Exercise details: Render every line of the listing below as a Markdown table with the columns Row and Line. Give each line its row number and omit blank lines.

Records supplied:

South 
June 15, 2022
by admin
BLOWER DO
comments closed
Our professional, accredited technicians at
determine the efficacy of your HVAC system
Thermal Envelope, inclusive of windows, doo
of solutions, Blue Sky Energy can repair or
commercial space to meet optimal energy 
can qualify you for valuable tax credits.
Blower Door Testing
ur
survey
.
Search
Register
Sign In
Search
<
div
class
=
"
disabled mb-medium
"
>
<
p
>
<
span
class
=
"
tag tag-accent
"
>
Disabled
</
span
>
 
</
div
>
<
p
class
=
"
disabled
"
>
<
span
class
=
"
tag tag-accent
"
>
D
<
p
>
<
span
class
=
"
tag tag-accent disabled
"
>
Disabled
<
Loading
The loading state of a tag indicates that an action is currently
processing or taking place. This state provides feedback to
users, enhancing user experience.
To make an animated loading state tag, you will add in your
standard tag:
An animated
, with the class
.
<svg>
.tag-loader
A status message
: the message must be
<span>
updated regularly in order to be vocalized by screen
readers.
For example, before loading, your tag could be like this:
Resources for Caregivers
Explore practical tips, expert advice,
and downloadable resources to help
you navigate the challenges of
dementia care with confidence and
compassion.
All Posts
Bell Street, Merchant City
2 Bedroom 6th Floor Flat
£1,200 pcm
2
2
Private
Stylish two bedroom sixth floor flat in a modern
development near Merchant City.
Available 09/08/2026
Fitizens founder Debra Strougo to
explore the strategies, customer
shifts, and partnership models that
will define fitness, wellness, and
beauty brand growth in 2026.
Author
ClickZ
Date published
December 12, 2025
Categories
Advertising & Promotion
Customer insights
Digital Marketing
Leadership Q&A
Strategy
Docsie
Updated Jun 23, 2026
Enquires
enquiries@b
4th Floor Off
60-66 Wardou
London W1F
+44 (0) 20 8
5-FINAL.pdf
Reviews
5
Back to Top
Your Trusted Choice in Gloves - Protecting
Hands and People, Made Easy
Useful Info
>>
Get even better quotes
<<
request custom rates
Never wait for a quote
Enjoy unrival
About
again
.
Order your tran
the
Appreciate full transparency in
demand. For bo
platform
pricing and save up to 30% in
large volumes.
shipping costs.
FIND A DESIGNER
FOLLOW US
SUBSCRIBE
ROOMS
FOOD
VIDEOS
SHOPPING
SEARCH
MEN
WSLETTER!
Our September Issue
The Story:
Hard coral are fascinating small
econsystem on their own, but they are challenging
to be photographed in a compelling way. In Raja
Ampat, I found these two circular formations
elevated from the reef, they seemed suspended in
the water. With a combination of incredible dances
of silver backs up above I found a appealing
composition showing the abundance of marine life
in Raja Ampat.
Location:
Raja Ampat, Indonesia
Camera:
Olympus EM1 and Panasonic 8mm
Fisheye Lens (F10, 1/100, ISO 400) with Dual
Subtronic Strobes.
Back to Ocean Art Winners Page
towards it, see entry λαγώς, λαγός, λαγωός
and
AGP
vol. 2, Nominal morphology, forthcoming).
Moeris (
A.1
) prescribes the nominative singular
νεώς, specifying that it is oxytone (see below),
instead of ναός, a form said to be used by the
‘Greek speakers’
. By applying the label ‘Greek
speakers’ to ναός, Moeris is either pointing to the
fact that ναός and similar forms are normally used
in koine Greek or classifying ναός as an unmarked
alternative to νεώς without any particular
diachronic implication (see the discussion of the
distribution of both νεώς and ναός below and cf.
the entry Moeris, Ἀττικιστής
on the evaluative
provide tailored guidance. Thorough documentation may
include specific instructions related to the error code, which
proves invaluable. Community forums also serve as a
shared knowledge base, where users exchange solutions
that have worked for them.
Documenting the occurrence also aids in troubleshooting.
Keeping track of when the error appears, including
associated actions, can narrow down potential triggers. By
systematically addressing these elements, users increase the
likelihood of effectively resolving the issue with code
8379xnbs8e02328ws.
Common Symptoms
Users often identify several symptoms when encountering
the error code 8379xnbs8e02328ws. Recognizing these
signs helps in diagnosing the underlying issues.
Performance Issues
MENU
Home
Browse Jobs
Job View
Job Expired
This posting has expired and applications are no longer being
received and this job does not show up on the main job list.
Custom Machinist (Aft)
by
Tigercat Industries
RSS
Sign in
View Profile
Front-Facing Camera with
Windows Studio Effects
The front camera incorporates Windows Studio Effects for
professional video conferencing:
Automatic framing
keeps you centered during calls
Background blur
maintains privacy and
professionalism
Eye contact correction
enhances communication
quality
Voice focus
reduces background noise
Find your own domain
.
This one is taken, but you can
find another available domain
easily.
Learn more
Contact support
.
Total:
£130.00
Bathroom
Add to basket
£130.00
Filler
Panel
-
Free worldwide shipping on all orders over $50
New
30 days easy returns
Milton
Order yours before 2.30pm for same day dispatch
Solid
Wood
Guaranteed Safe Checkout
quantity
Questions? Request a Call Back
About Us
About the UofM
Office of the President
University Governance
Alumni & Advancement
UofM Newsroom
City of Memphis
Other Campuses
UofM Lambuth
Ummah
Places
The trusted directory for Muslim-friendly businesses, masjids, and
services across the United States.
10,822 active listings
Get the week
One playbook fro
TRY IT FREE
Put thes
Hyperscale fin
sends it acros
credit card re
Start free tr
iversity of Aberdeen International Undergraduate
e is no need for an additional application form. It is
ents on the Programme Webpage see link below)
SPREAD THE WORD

Result for this exercise:
| Row | Line |
|---|---|
| 1 | South  |
| 2 | June 15, 2022 |
| 3 | by admin |
| 4 | BLOWER DO |
| 5 | comments closed |
| 6 | Our professional, accredited technicians at |
| 7 | determine the efficacy of your HVAC system |
| 8 | Thermal Envelope, inclusive of windows, doo |
| 9 | of solutions, Blue Sky Energy can repair or |
| 10 | commercial space to meet optimal energy  |
| 11 | can qualify you for valuable tax credits. |
| 12 | Blower Door Testing |
| 13 | ur |
| 14 | survey |
| 15 | . |
| 16 | Search |
| 17 | Register |
| 18 | Sign In |
| 19 | Search |
| 20 | < |
| 21 | div |
| 22 | class |
| 23 | = |
| 24 | " |
| 25 | disabled mb-medium |
| 26 | " |
| 27 | > |
| 28 | < |
| 29 | p |
| 30 | > |
| 31 | < |
| 32 | span |
| 33 | class |
| 34 | = |
| 35 | " |
| 36 | tag tag-accent |
| 37 | " |
| 38 | > |
| 39 | Disabled |
| 40 | </ |
| 41 | span |
| 42 | > |
| 43 | </ |
| 44 | div |
| 45 | > |
| 46 | < |
| 47 | p |
| 48 | class |
| 49 | = |
| 50 | " |
| 51 | disabled |
| 52 | " |
| 53 | > |
| 54 | < |
| 55 | span |
| 56 | class |
| 57 | = |
| 58 | " |
| 59 | tag tag-accent |
| 60 | " |
| 61 | > |
| 62 | D |
| 63 | < |
| 64 | p |
| 65 | > |
| 66 | < |
| 67 | span |
| 68 | class |
| 69 | = |
| 70 | " |
| 71 | tag tag-accent disabled |
| 72 | " |
| 73 | > |
| 74 | Disabled |
| 75 | < |
| 76 | Loading |
| 77 | The loading state of a tag indicates that an action is currently |
| 78 | processing or taking place. This state provides feedback to |
| 79 | users, enhancing user experience. |
| 80 | To make an animated loading state tag, you will add in your |
| 81 | standard tag: |
| 82 | An animated |
| 83 | , with the class |
| 84 | . |
| 85 | <svg> |
| 86 | .tag-loader |
| 87 | A status message |
| 88 | : the message must be |
| 89 | <span> |
| 90 | updated regularly in order to be vocalized by screen |
| 91 | readers. |
| 92 | For example, before loading, your tag could be like this: |
| 93 | Resources for Caregivers |
| 94 | Explore practical tips, expert advice, |
| 95 | and downloadable resources to help |
| 96 | you navigate the challenges of |
| 97 | dementia care with confidence and |
| 98 | compassion. |
| 99 | All Posts |
| 100 | Bell Street, Merchant City |
| 101 | 2 Bedroom 6th Floor Flat |
| 102 | £1,200 pcm |
| 103 | 2 |
| 104 | 2 |
| 105 | Private |
| 106 | Stylish two bedroom sixth floor flat in a modern |
| 107 | development near Merchant City. |
| 108 | Available 09/08/2026 |
| 109 | Fitizens founder Debra Strougo to |
| 110 | explore the strategies, customer |
| 111 | shifts, and partnership models that |
| 112 | will define fitness, wellness, and |
| 113 | beauty brand growth in 2026. |
| 114 | Author |
| 115 | ClickZ |
| 116 | Date published |
| 117 | December 12, 2025 |
| 118 | Categories |
| 119 | Advertising & Promotion |
| 120 | Customer insights |
| 121 | Digital Marketing |
| 122 | Leadership Q&A |
| 123 | Strategy |
| 124 | Docsie |
| 125 | Updated Jun 23, 2026 |
| 126 | Enquires |
| 127 | enquiries@b |
| 128 | 4th Floor Off |
| 129 | 60-66 Wardou |
| 130 | London W1F |
| 131 | +44 (0) 20 8 |
| 132 | 5-FINAL.pdf |
| 133 | Reviews |
| 134 | 5 |
| 135 | Back to Top |
| 136 | Your Trusted Choice in Gloves - Protecting |
| 137 | Hands and People, Made Easy |
| 138 | Useful Info |
| 139 | >> |
| 140 | Get even better quotes |
| 141 | << |
| 142 | request custom rates |
| 143 | Never wait for a quote |
| 144 | Enjoy unrival |
| 145 | About |
| 146 | again |
| 147 | . |
| 148 | Order your tran |
| 149 | the |
| 150 | Appreciate full transparency in |
| 151 | demand. For bo |
| 152 | platform |
| 153 | pricing and save up to 30% in |
| 154 | large volumes. |
| 155 | shipping costs. |
| 156 | FIND A DESIGNER |
| 157 | FOLLOW US |
| 158 | SUBSCRIBE |
| 159 | ROOMS |
| 160 | FOOD |
| 161 | VIDEOS |
| 162 | SHOPPING |
| 163 | SEARCH |
| 164 | MEN |
| 165 | WSLETTER! |
| 166 | Our September Issue |
| 167 | The Story: |
| 168 | Hard coral are fascinating small |
| 169 | econsystem on their own, but they are challenging |
| 170 | to be photographed in a compelling way. In Raja |
| 171 | Ampat, I found these two circular formations |
| 172 | elevated from the reef, they seemed suspended in |
| 173 | the water. With a combination of incredible dances |
| 174 | of silver backs up above I found a appealing |
| 175 | composition showing the abundance of marine life |
| 176 | in Raja Ampat. |
| 177 | Location: |
| 178 | Raja Ampat, Indonesia |
| 179 | Camera: |
| 180 | Olympus EM1 and Panasonic 8mm |
| 181 | Fisheye Lens (F10, 1/100, ISO 400) with Dual |
| 182 | Subtronic Strobes. |
| 183 | Back to Ocean Art Winners Page |
| 184 | towards it, see entry λαγώς, λαγός, λαγωός |
| 185 | and |
| 186 | AGP |
| 187 | vol. 2, Nominal morphology, forthcoming). |
| 188 | Moeris ( |
| 189 | A.1 |
| 190 | ) prescribes the nominative singular |
| 191 | νεώς, specifying that it is oxytone (see below), |
| 192 | instead of ναός, a form said to be used by the |
| 193 | ‘Greek speakers’ |
| 194 | . By applying the label ‘Greek |
| 195 | speakers’ to ναός, Moeris is either pointing to the |
| 196 | fact that ναός and similar forms are normally used |
| 197 | in koine Greek or classifying ναός as an unmarked |
| 198 | alternative to νεώς without any particular |
| 199 | diachronic implication (see the discussion of the |
| 200 | distribution of both νεώς and ναός below and cf. |
| 201 | the entry Moeris, Ἀττικιστής |
| 202 | on the evaluative |
| 203 | provide tailored guidance. Thorough documentation may |
| 204 | include specific instructions related to the error code, which |
| 205 | proves invaluable. Community forums also serve as a |
| 206 | shared knowledge base, where users exchange solutions |
| 207 | that have worked for them. |
| 208 | Documenting the occurrence also aids in troubleshooting. |
| 209 | Keeping track of when the error appears, including |
| 210 | associated actions, can narrow down potential triggers. By |
| 211 | systematically addressing these elements, users increase the |
| 212 | likelihood of effectively resolving the issue with code |
| 213 | 8379xnbs8e02328ws. |
| 214 | Common Symptoms |
| 215 | Users often identify several symptoms when encountering |
| 216 | the error code 8379xnbs8e02328ws. Recognizing these |
| 217 | signs helps in diagnosing the underlying issues. |
| 218 | Performance Issues |
| 219 | MENU |
| 220 | Home |
| 221 | Browse Jobs |
| 222 | Job View |
| 223 | Job Expired |
| 224 | This posting has expired and applications are no longer being |
| 225 | received and this job does not show up on the main job list. |
| 226 | Custom Machinist (Aft) |
| 227 | by |
| 228 | Tigercat Industries |
| 229 | RSS |
| 230 | Sign in |
| 231 | View Profile |
| 232 | Front-Facing Camera with |
| 233 | Windows Studio Effects |
| 234 | The front camera incorporates Windows Studio Effects for |
| 235 | professional video conferencing: |
| 236 | Automatic framing |
| 237 | keeps you centered during calls |
| 238 | Background blur |
| 239 | maintains privacy and |
| 240 | professionalism |
| 241 | Eye contact correction |
| 242 | enhances communication |
| 243 | quality |
| 244 | Voice focus |
| 245 | reduces background noise |
| 246 | Find your own domain |
| 247 | . |
| 248 | This one is taken, but you can |
| 249 | find another available domain |
| 250 | easily. |
| 251 | Learn more |
| 252 | Contact support |
| 253 | . |
| 254 | Total: |
| 255 | £130.00 |
| 256 | Bathroom |
| 257 | Add to basket |
| 258 | £130.00 |
| 259 | Filler |
| 260 | Panel |
| 261 | - |
| 262 | Free worldwide shipping on all orders over $50 |
| 263 | New |
| 264 | 30 days easy returns |
| 265 | Milton |
| 266 | Order yours before 2.30pm for same day dispatch |
| 267 | Solid |
| 268 | Wood |
| 269 | Guaranteed Safe Checkout |
| 270 | quantity |
| 271 | Questions? Request a Call Back |
| 272 | About Us |
| 273 | About the UofM |
| 274 | Office of the President |
| 275 | University Governance |
| 276 | Alumni & Advancement |
| 277 | UofM Newsroom |
| 278 | City of Memphis |
| 279 | Other Campuses |
| 280 | UofM Lambuth |
| 281 | Ummah |
| 282 | Places |
| 283 | The trusted directory for Muslim-friendly businesses, masjids, and |
| 284 | services across the United States. |
| 285 | 10,822 active listings |
| 286 | Get the week |
| 287 | One playbook fro |
| 288 | TRY IT FREE |
| 289 | Put thes |
| 290 | Hyperscale fin |
| 291 | sends it acros |
| 292 | credit card re |
| 293 | Start free tr |
| 294 | iversity of Aberdeen International Undergraduate |
| 295 | e is no need for an additional application form. It is |
| 296 | ents on the Programme Webpage see link below) |
| 297 | SPREAD THE WORD |